(Records from a data collection)
━━━━━━━━━━━━━━━━━━━━━━━━━━━━━━
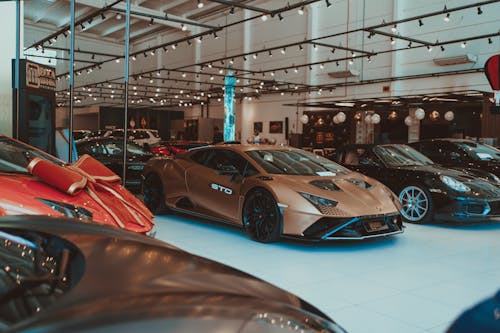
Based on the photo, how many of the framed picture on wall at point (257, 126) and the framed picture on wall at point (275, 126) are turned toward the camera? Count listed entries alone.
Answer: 2

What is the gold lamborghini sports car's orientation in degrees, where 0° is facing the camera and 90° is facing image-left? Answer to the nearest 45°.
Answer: approximately 315°

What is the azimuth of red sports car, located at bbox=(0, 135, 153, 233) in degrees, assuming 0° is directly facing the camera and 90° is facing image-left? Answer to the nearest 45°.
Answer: approximately 315°

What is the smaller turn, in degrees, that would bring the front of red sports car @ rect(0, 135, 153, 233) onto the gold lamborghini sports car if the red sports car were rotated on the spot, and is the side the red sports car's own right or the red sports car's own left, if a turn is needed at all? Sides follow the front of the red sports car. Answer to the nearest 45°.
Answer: approximately 90° to the red sports car's own left

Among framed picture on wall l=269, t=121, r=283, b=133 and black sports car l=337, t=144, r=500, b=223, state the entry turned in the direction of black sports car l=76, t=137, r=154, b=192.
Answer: the framed picture on wall

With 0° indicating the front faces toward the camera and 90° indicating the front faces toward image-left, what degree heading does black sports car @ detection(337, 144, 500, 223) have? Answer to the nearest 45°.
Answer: approximately 315°

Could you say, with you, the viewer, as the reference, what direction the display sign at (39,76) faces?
facing the viewer and to the right of the viewer

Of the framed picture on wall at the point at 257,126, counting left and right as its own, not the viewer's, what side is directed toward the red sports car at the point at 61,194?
front

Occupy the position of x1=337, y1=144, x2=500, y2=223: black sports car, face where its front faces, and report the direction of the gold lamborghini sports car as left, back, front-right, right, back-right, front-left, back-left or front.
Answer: right

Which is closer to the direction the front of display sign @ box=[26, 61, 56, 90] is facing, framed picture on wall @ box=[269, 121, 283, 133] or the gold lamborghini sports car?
the gold lamborghini sports car

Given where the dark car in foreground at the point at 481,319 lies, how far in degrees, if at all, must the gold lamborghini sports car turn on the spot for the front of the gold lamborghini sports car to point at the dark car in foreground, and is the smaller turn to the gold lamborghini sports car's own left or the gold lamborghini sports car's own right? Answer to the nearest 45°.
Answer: approximately 45° to the gold lamborghini sports car's own right

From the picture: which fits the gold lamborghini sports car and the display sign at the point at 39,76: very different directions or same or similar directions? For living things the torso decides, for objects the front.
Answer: same or similar directions

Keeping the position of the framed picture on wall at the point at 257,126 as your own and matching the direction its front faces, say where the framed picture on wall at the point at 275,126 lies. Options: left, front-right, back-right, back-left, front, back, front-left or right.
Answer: front-left

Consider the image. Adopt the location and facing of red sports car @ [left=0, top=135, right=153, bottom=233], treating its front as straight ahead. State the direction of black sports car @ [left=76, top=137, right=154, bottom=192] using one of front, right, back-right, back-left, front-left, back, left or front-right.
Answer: back-left

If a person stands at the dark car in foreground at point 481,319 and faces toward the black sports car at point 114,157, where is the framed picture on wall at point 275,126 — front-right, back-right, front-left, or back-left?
front-right

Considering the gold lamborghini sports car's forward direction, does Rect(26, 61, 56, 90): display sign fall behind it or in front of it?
behind

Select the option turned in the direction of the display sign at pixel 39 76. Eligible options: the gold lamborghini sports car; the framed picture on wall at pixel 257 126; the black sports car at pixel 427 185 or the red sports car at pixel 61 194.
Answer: the framed picture on wall

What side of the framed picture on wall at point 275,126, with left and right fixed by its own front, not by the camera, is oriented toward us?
front

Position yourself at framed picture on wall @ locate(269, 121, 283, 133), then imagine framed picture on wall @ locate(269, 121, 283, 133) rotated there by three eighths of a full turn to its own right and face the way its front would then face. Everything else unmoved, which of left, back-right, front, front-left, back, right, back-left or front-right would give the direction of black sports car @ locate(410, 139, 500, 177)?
back-left
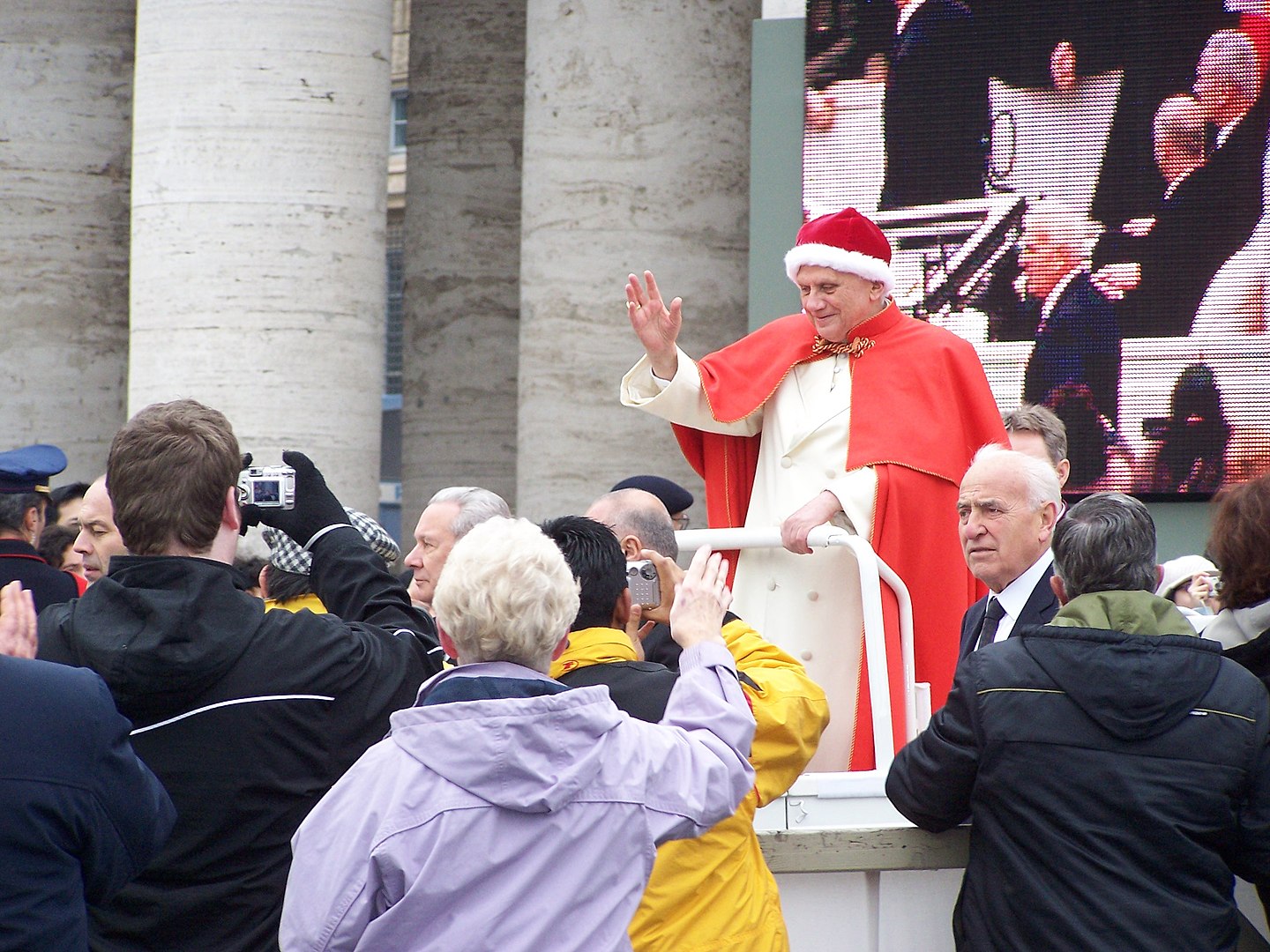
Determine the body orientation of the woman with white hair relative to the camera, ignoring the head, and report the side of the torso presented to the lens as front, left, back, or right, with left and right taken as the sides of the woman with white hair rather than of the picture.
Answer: back

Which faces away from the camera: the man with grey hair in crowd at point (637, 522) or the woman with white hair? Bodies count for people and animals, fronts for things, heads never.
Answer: the woman with white hair

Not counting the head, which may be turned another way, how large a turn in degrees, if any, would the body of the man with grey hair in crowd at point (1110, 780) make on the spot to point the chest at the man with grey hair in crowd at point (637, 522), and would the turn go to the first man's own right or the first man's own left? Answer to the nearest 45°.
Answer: approximately 45° to the first man's own left

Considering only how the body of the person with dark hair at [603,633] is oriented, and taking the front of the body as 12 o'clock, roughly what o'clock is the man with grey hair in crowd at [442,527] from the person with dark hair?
The man with grey hair in crowd is roughly at 10 o'clock from the person with dark hair.

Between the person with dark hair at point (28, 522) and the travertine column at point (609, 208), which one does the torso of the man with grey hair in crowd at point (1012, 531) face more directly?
the person with dark hair

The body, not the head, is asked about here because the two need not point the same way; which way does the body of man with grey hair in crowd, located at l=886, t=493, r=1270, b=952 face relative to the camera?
away from the camera

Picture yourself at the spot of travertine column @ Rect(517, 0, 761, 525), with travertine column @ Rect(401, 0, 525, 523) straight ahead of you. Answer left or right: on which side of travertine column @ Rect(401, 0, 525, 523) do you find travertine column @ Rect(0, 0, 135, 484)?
left

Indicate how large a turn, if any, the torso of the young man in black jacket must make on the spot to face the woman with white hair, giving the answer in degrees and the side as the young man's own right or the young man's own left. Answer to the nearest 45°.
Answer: approximately 90° to the young man's own right
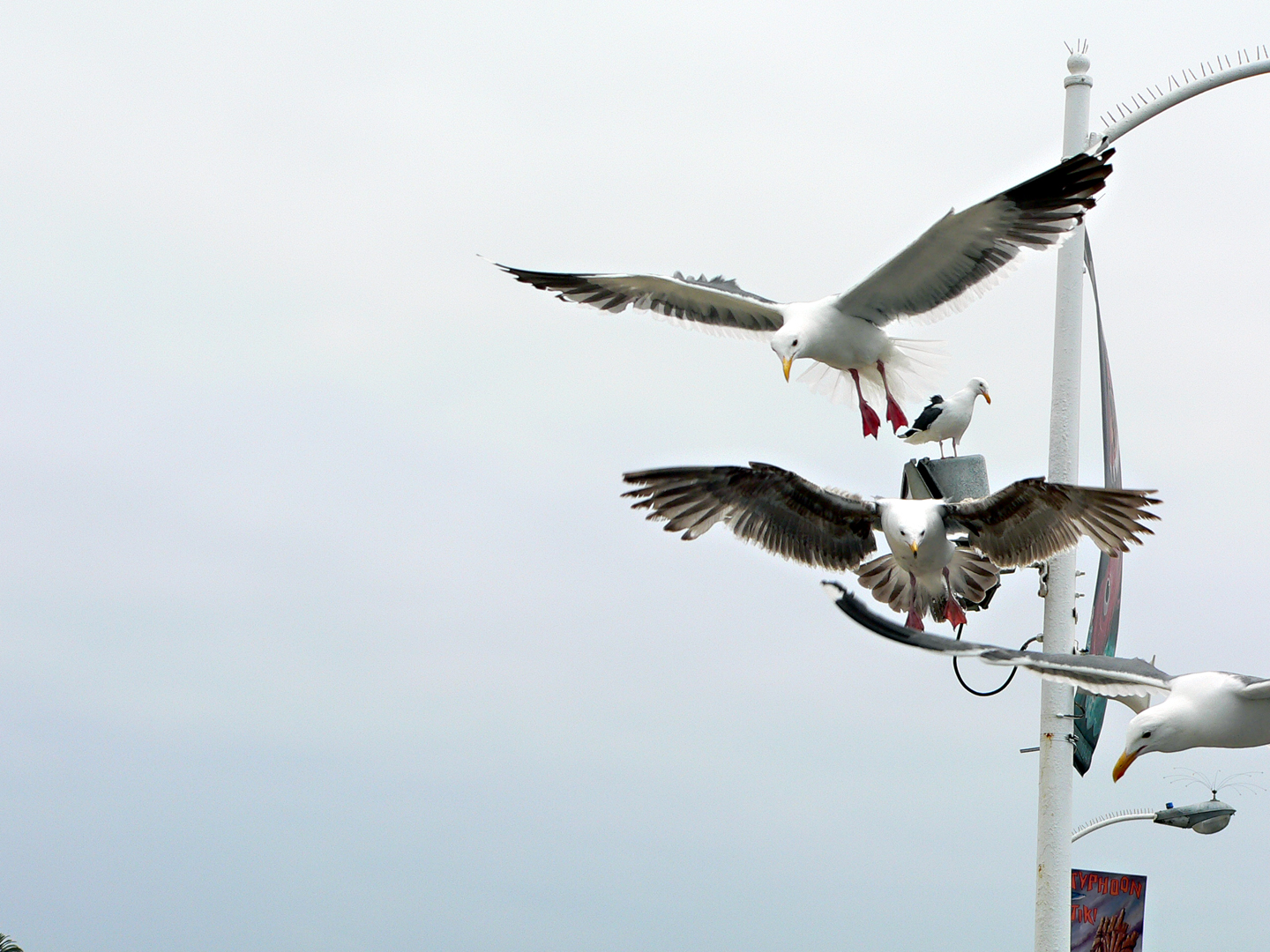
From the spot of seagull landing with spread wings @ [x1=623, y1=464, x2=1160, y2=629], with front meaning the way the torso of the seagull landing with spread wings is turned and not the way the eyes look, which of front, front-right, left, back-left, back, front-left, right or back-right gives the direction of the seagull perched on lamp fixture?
back

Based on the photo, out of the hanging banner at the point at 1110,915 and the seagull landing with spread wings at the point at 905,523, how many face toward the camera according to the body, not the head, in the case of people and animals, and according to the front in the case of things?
2

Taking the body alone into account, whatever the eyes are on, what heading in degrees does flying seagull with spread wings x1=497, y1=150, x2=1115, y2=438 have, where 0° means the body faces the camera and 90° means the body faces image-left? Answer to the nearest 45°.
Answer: approximately 45°

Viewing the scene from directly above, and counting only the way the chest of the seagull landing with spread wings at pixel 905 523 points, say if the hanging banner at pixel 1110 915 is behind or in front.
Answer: behind

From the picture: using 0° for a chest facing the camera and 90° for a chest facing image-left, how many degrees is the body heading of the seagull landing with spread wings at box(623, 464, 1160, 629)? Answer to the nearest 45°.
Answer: approximately 0°

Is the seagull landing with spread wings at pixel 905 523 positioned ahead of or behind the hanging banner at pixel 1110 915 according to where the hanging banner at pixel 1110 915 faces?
ahead
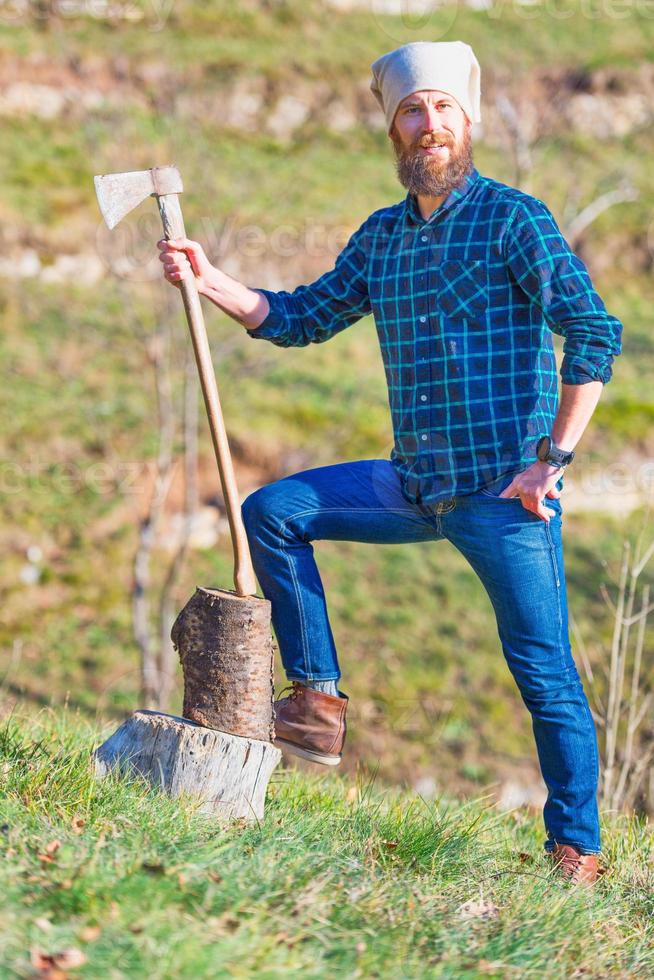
━━━━━━━━━━━━━━━━━━━━━━━━━━━━━━
What you are asked to do
Reproduce everything from the line containing "Which is closer" down to the line containing "Answer: same or similar directions", word for word.

Answer
Which is closer to the direction the front of display sign @ box=[26, 61, 56, 90] is facing, framed picture on wall @ box=[269, 121, 283, 133] or the gold lamborghini sports car?
the gold lamborghini sports car

Given where the dark car in foreground at the point at 481,319 lies, how far in degrees, if at all, must the gold lamborghini sports car turn on the spot for the front of the gold lamborghini sports car to point at the dark car in foreground, and is the smaller turn to the gold lamborghini sports car's own left or the gold lamborghini sports car's own right? Answer to the nearest 45°.
Answer: approximately 45° to the gold lamborghini sports car's own right

From the picture: which fits the gold lamborghini sports car and the display sign at the point at 39,76: very different directions or same or similar directions? For living things the torso decides, for objects the front.
Answer: same or similar directions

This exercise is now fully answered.